When I was accepted into the Pacific University MFA program, one of my first goals was to read at least one book by each of the fiction faculty before I left for the residency in January. Part of the reason was because I had to list my first choices for advisors, and I wanted to make sure I picked people whose writing style was closer to mine... at least for the first semester. The more personal reason was that I wanted to be able to have conversations with these authors about their books. Now that I've read nearly one of everyone's and sent in my advisor choices, I'm circling back to reading second books.
The book itself is not really about the murders, but about how the uncertainty and terror of that time affected the fifth-graders who were just trying to get through a rough year in their lives.
The thing that struck me so much about this book was the uniqueness of the idea and the way it reminded me so much of the sniper attacks here in the DC area just a few years ago.
In 2002-2003 two men terrorized my town, and the suburbs around us. Like ghosts they picked off their victims, random people walking into a store, pumping gas, sitting on a bench waiting for a bus. From the quiet streets, from nowhere it seemed, a bullet would fly through the air and find it's target, killing these strangers across several counties with no motive, no connection, inciting fear and eventually dictating behavior. Like in the book Leaving Atlanta, school recesses were cancelled, football games postponed, the stores and streets and parking lots like a ghost town. People ran, literally, from their car to their destination if they had to get out. No where was safe. No one was safe.
As I read this book, that fear was palpable again.
The book I'm reading now is The Untelling. Sophomore books are so hard, I think.
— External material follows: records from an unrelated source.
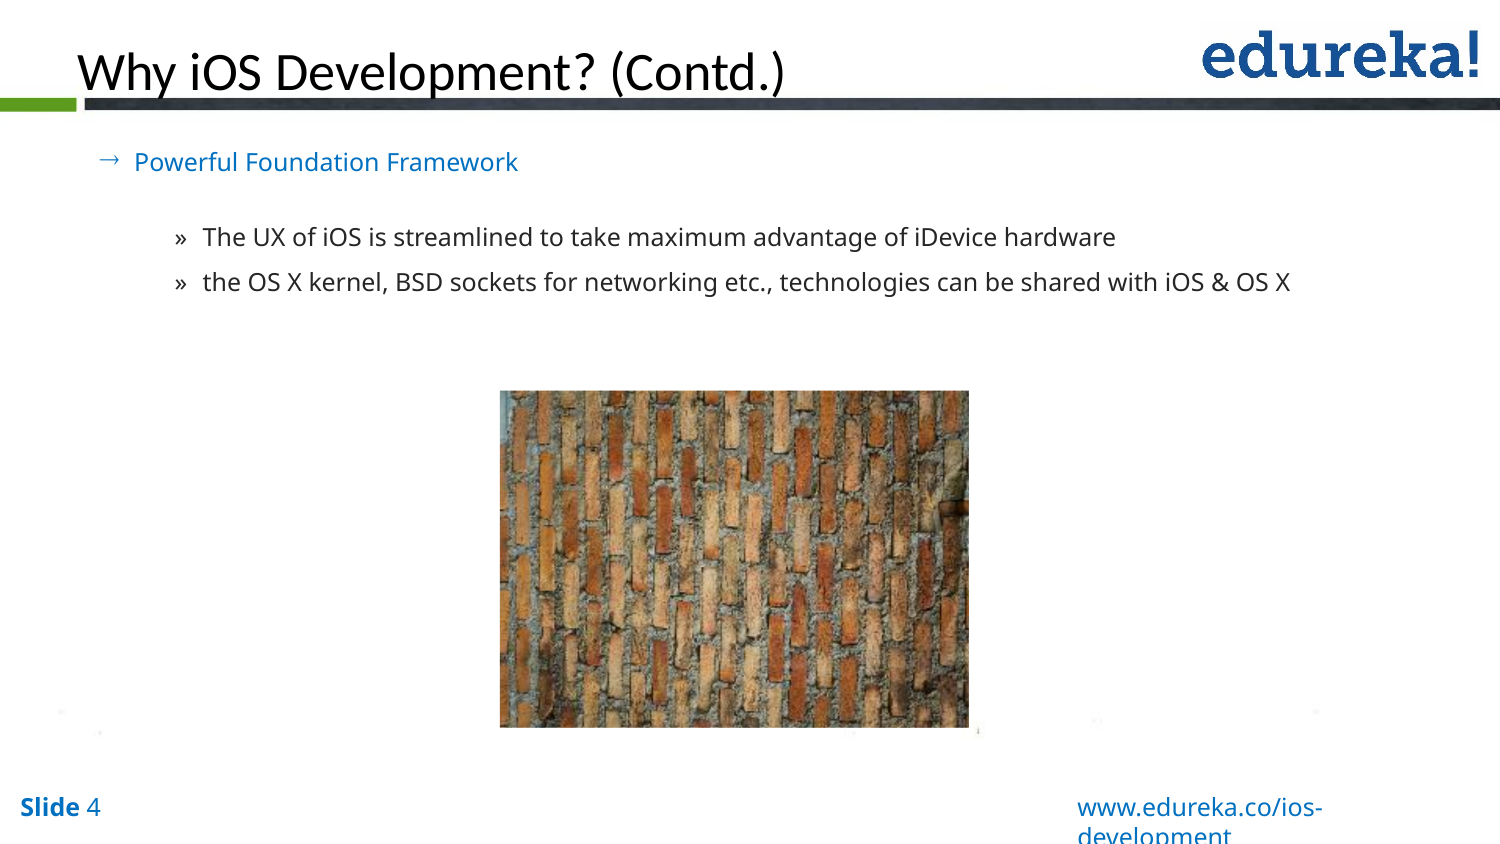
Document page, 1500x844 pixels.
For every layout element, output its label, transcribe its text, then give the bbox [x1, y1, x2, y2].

picture [1143, 834, 1150, 844]
picture [1158, 834, 1166, 844]
picture [1081, 834, 1088, 844]
picture [0, 0, 1500, 844]
picture [1211, 834, 1218, 844]
picture [1183, 834, 1189, 844]
text_box Powerful Foundation Framework The UX of iOS is streamlined to take maximum advantage of iDevice hardware the OS X kernel, BSD sockets for networking etc., technologies can be shared with iOS & OS X [84, 139, 1384, 377]
text_box Why iOS Development? (Contd.) [62, 28, 965, 101]
picture [1174, 834, 1181, 844]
There is, after a successful first novel, such pressure to get it right again. I think more often than not, the second novel is in general disappointing.
That is not the case in The Untelling. While I'm not finished with it yet (I expect to be by this evening), it's even better than Tayari Jones's first. The writing is better all over... more beautiful and lyrical and haunting. It reads more smoothly, the word choices vivid and distinct. Although it isn't the kind of book that races from beginning to end with a breathlessness, it is still what I would call a page-turner, one that I found hard to put down last night at midnight.
Just this past week, Tayari posted a blog on SheWrites about her third novel, Silver Sparrow, due out May of 2011. Her article, titled Writing in the Wilderness, is a worthwhile read for any writer, and you should head over to read it yourself. But in short, the post is about her experience writing that third novel, and how, in the midst of the writing it, her agent sent it out to dozens of publishers who all rejected it. With a hundred pages done and an overwhelming negative response, Tayari stopped writing. Why, after all, finish a book no one will buy?
It took a while to get back to it, but eventually she did. This is what she said the rejections did for her:
I also wrote in my journal like crazy trying to remember why it was that I wanted to write this novel. It was a tricky thing because I had to think of why I wanted to actually experience it as an author, not why I thought the book needed to be in the world. What did I hope to get out of the process? Any reward would have to be in my own heart, because I had been pretty much assured that SILVER SPARROW wouldn’t see the light of day.
Oddly enough, this “guaranteed rejection” freed me up. I remembered what it was like when I was a young writer putting words down just to satisfy my own need to write. I started feeling my momentum coming back. I started talking to my friends about the characters as though they were actual people.
When the book was finished, she not only had one publisher interested, but multiple publishers.
There is a lot to be learned from other authors.... from watching their writing progress and following their journeys as closely as they'll allow you. It's good to know as writers that we aren't alone in our struggles.